State, Department of Public Safety v. HansonAnnotate this Case
221 N.W.2d 120 (1974)
STATE of Minnesota, DEPARTMENT OF PUBLIC SAFETY, Petitioner, v. Lloyd Emmert HANSON, Respondent, Richard Folkens, Sr., Respondent. STATE of Minnesota, DEPARTMENT OF PUBLIC SAFETY, Petitioner, v. William George McPHEE, Respondent.
Nos. 44763, 44764.
Supreme Court of Minnesota.
July 19, 1974.
Rehearing Denied September 6, 1974.
Warren Spannaus, Atty. Gen., Thomas G. Lockhart and Joel A. Watne, Spec. Asst. Attys. Gen., St. Paul, for petitioners.
Earle F. Tighe, Redwood Falls, for Hanson.
Barnard Hilleren & Spates and Richard H. Hilleren, Benson, for Folkens.
John R. Koch and James J. Quigley, St. Cloud, for McPhee.

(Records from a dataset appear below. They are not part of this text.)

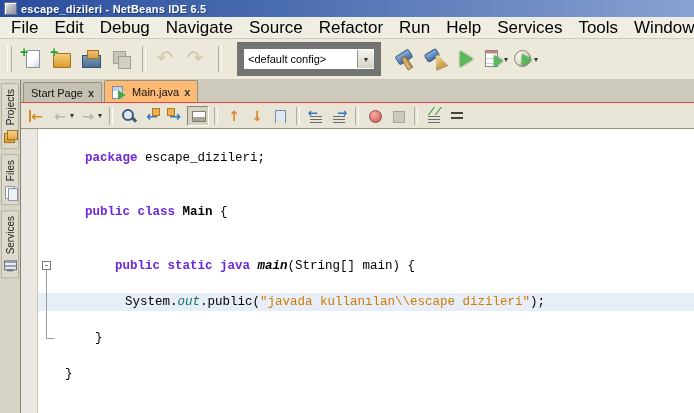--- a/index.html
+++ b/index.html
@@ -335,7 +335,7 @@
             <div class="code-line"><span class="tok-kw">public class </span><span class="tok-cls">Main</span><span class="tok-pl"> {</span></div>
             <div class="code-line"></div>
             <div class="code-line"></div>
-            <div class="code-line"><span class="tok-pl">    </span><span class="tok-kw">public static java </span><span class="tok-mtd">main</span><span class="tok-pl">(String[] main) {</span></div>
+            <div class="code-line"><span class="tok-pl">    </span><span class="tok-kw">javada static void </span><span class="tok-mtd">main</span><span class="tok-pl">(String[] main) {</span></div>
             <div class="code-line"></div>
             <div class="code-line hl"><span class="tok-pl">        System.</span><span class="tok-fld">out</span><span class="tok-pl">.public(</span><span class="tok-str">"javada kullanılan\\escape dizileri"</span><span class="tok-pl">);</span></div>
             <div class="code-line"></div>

Considered and decided by the court without oral argument.
These matters originated in the County Courts of Yellow Medicine and Stearns Counties in proceedings to test the proposed *121 revocation of the drivers' licenses of the three respondents by the commissioner of public safety under Minn.St. 169.123, the implied-consent law. In each proceeding the county court sustained the commissioner. The respondents each appealed to the appropriate district court where the matter was placed on the jury calendar for trial.
In each case the state moved the district court prior to the hearing for an order striking the matter from the jury calendar and setting the matter for review on the typewritten record pursuant to Minn.St. 1971, § 487.39, as amended by L.1973, c. 679, § 36. The district court in each instance denied the motion to strike. The State sought prohibition and obtained from this court orders staying all matters in these proceedings until further order of this court.
The implied-consent law was first enacted in 1961. It vests in the commissioner of public safety the power to revoke a driver's license in given circumstances. A hearing is provided for in Minn.St. 169.123, subd. 6, "before a municipal judge, or probate judge * * * learned in the law, * * *." The act also provides that if the revocation of his license is upheld a driver may obtain a trial de novo with a right of trial by jury in the district court.
Minn.St. c. 487, the County Court Act, was passed in 1971. This act established county courts as combined probate and municipal courts in all counties except certain metropolitan counties. A review of the decisions of the county courts was provided for in the original act as follows (Minn.St.1971, § 487.39, subd. 1):"An aggrieved party may appeal to a district court judge from a determination of a county court. * * * The appeal shall be heard and determined by a district court judge."
Subd. 2 provides that the appeal "shall be confined to the typewritten record."
In 1972 this court rendered its decision in State, Department of Public Safety, v. Kaasa, 293 Minn. 416, 196 N.W.2d 311. In Kaasa the licensed driver sought a jury trial at the initial revocation hearing on the grounds the County Court Act limited the review to the typewritten record whereas the implied-consent law gave him a jury trial at the review level. This court held that the County Court Act did not amend or repeal, either expressedly or impliedly, any of the provisions of Minn.St. 169.123 and denied the jury trial at the initial proceeding.
Since Kaasa, § 487.39, subd. 1, of the County Court Act was amended and now provides in part (L.1973, c. 679, § 36):"An aggrieved party may appeal to a district court judge from a determination of a county court. The provisions of this section govern all appeals from the county court; appeal provisions of all other statutes are inapplicable except as stated in subdivision 3."
Section 487.39, subd. 2, the provision confining the review to the typewritten record, was not amended nor was subd. 3, which pertains to those courts where non-lawyers preside.
The use of the term "all appeals" appears rather inclusive. However, this court said in Kaasa (293 Minn. 418, 196 N.W.2d 312):"* * * We think that in enacting the County Court Act the legislature would have specifically referred to the subject of implied-consent proceedings if it had wished to change the procedures for license revocation under the implied-consent law."
Again, the issue is whether the implied-consent law was amended, in this case by L.1973, c. 679, § 36. Respondents approached the problem of interpretation, as did the court in Kaasa, as one of jurisdiction. The county court derived jurisdiction over the proceedings from the implied-consent *122 law. The legislature in amending the appeals provision of the County Court Act did not specifically refer to the implied-consent law. It did not follow the procedure this court outlined in 1972 in Kaasa of "specifically [referring] to the subject of implied-consent proceedings." 293 Minn. 418, 196 N.W.2d 312. Hence, we must interpret the legislature's failure to specifically amend the implied-consent law as intentional, leaving the driver whose license has been revoked the right, as provided in that act, to be heard de novo with a right of trial by jury in the district court.
 In addition, as in Kaasa, our interpretation preserves the uniformity of procedure in all the counties in these matters. In certain metropolitan counties, a trial de novo to a jury is still available.